Tenenbaum: Canadian banking is very different from American banking, and several operators are finding that out through trial-and-error. Different card networks provide hurdles for operators to overcome, like the prevalence of INTERAC, which doesn’t exist in the U.S., the ability to know your customers without using their SIN as it is not used in the same way as the US SSN, and new banking partners.
Lewis: Low credit card acceptance rates may be tough for some Canadian gaming operators to navigate. Two of the major five banks are not accepting credit card payments, while another only accepts deposits via credit card. For banks that accept credit card, cash advance fees can be an unpleasant surprise for consumers. For operators to be successful in Canada, it’s recommended to offer a bank-account-based payment option to overcome low acceptance rates.

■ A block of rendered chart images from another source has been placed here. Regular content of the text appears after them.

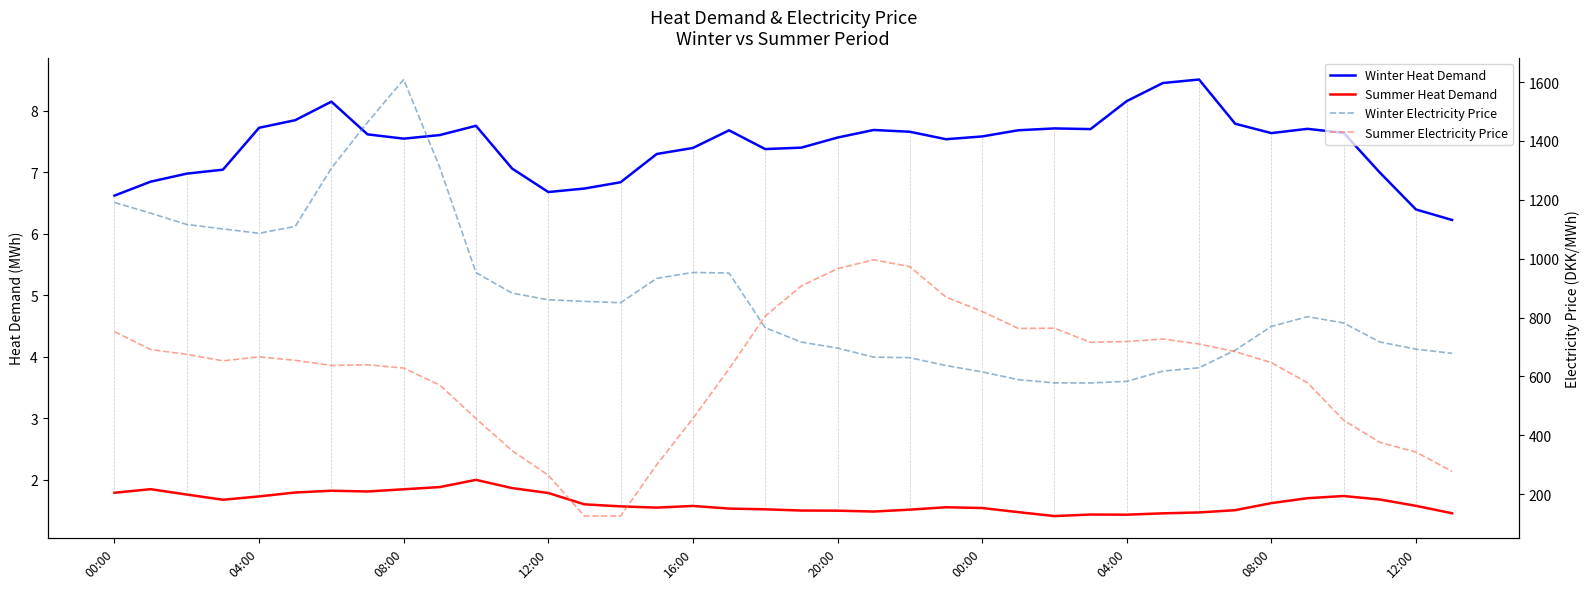

Which series has the largest range (max minus min)?

Winter Electricity Price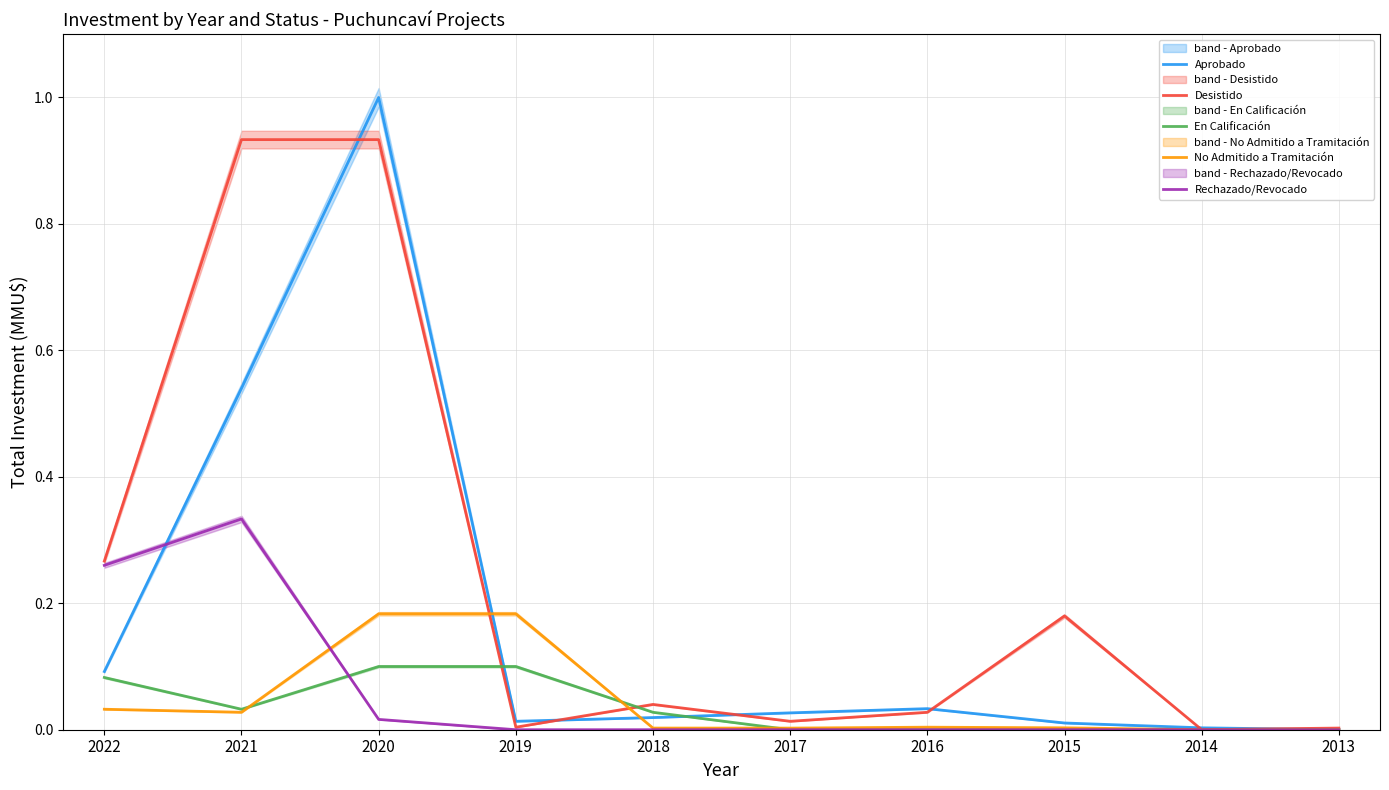

List the series in order of their peak value, lowest first.

En Calificación, No Admitido a Tramitación, Rechazado/Revocado, Desistido, Aprobado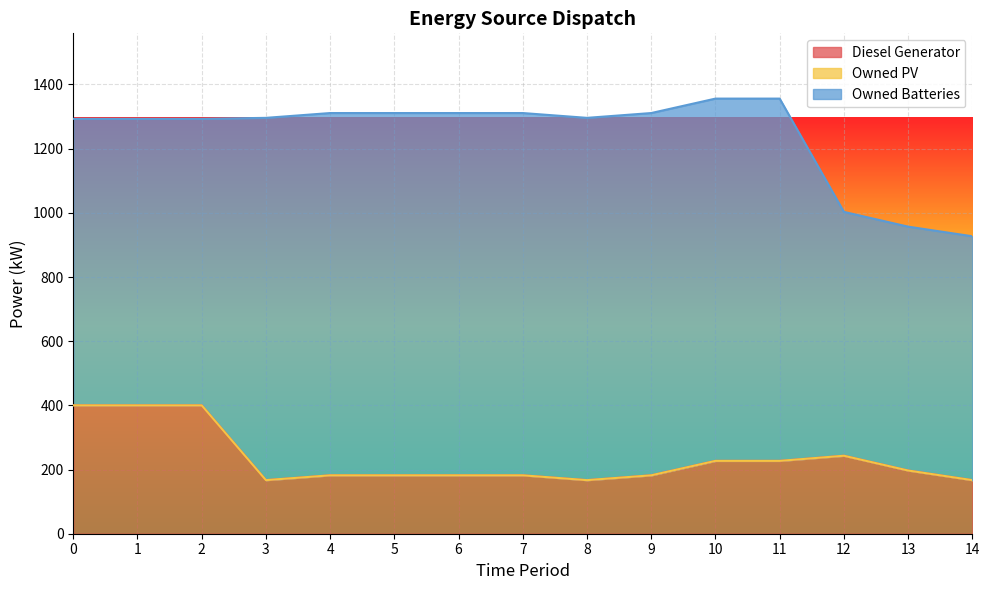

At which category is the sum across all series the highest?

10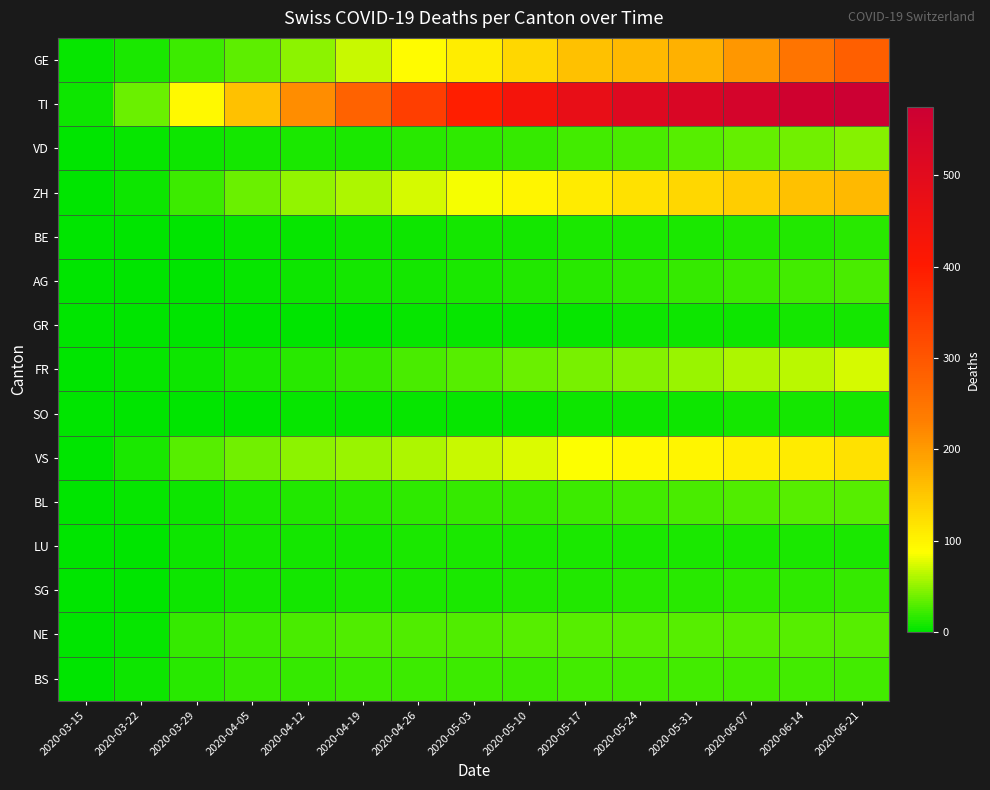

What is the total value across all series at 2020-06-14?

1339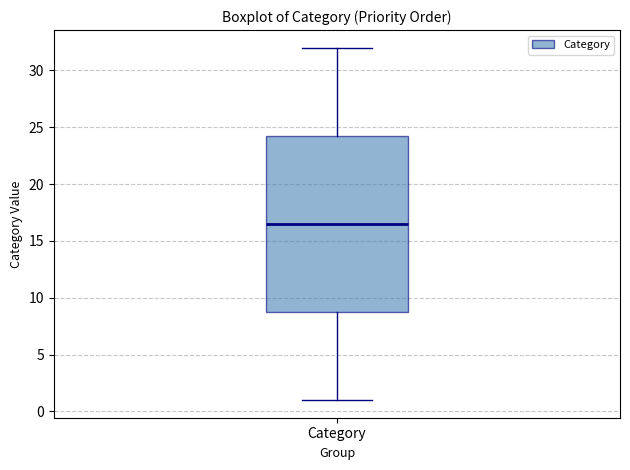

Where is the lower edge of the box for Category on the y-axis? The values are not printed on the chart, so give them approximately, as read against the axis.

9.0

How can operators tailor their payment offerings and digital marketing strategies to give themselves an edge while providing strong ROI?
Tenenbaum: Firstly, operators must have a robust payment stack with a variety of funding and withdrawal methods. Customers expect more than funding via bank transfer, debit, and credit cards – they expect the same funding methods they have in their daily lives like PayPal, peer-to-peer networks, prepaid debit cards like Play+, real-time payments, and even cryptocurrency.

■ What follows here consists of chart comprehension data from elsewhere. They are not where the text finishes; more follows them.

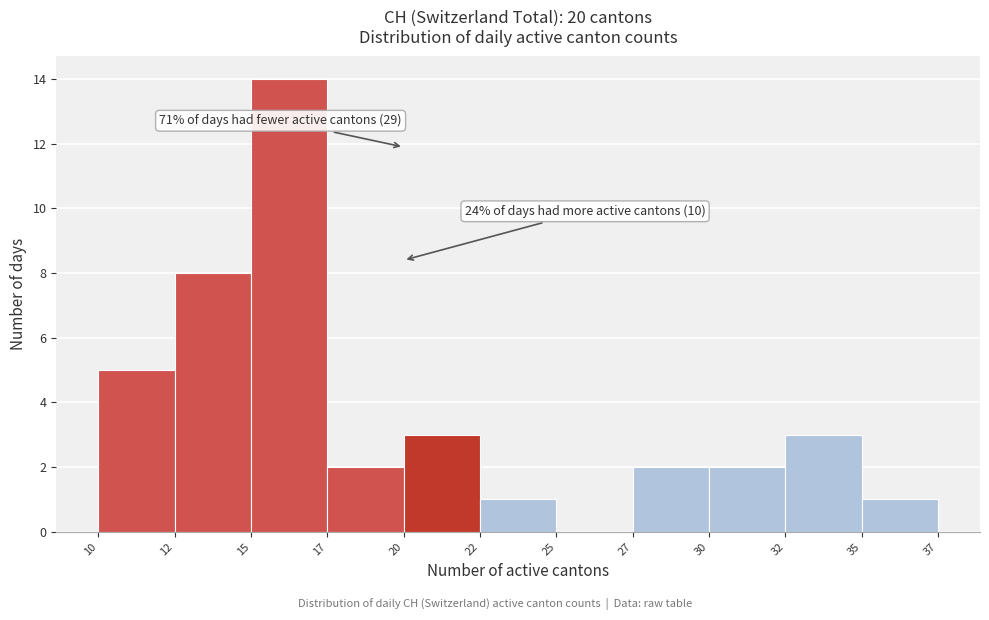

Reading left to right, what are all the values shown in this chart?

10=5	12=8	15=14	17=2	20=3	22=1	25=0	27=2	30=2	32=3	35=1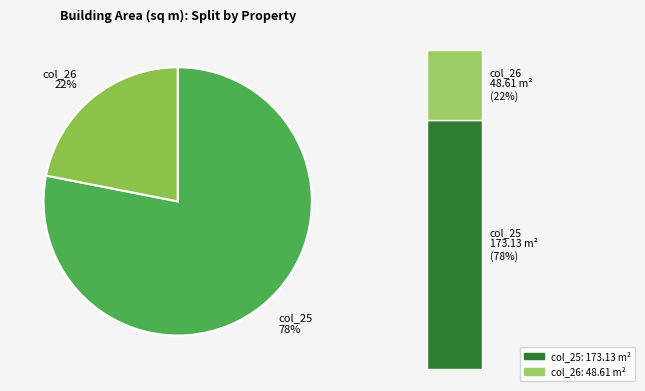

Combined, what portion of the pie is 26 and 25?

100.0%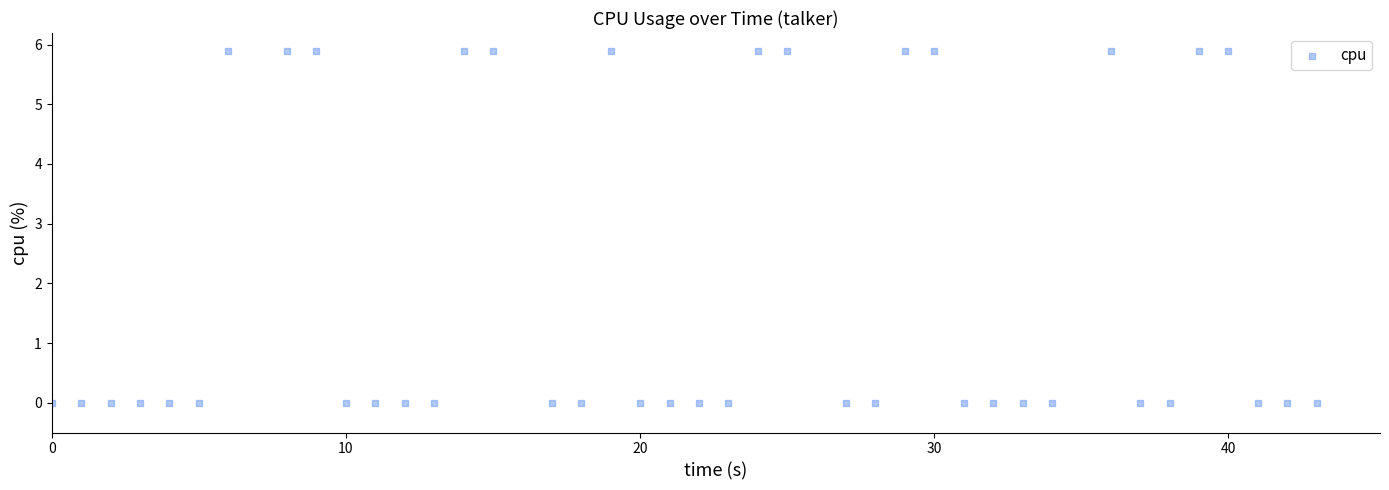

What is the range of Y values (max minus min)?

5.9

Erlick: Unlocking the value of payments is increasingly important to gaming operators, and they are increasingly moving away from a one-size-fits-all approach to payments in preference of a customized payment solution tailored to their specific needs to unlock their full potential.

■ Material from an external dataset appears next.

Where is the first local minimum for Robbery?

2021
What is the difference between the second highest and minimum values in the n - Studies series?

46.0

Kirstein: It’s essential not to omit any player segment’s preferences. For example, our research revealed that high-stakes or VIP players favour digital wallets over credit and debit cards, while some cash-inclined bettors will likely prefer brands with an eCash solution in the cashier. Therefore, any brand without a digital wallet or eCash will likely struggle to convert these two segments. Also, the affiliate channel has a very strong ROI, given that operators only pay affiliates for converted players. A mature affiliate program drives up to 30 per cent of an iGaming brand’s player acquisitions, according to data from our Income Access business unit. But operators also need to diversify to include channels with lower ROI such as programmatic and direct or targeted media buys with high-traffic websites as well as paid social and PPC.
Morgan-Moodie: After that, build smart UX and leverage tokenization technologies to ensure you can anticipate
the customers’ needs in real time, including the need for payouts when requested, Layer on a sophisticated loyalty scheme that feels authentic to the individual and is fun to participate in, and operators focused in these areas should see strong ROI.
Lewis: Finally, operators who put a strong emphasis on not just payment solutions but targeted communication strategies will have a leg up on the competition. Operators who meet all the regulatory marketing requirements and target communications by region will have a strong advantage in attracting consumers. Being intentional about payments and marketing strategies is crucial in growing your iGaming business and providing strong ROI.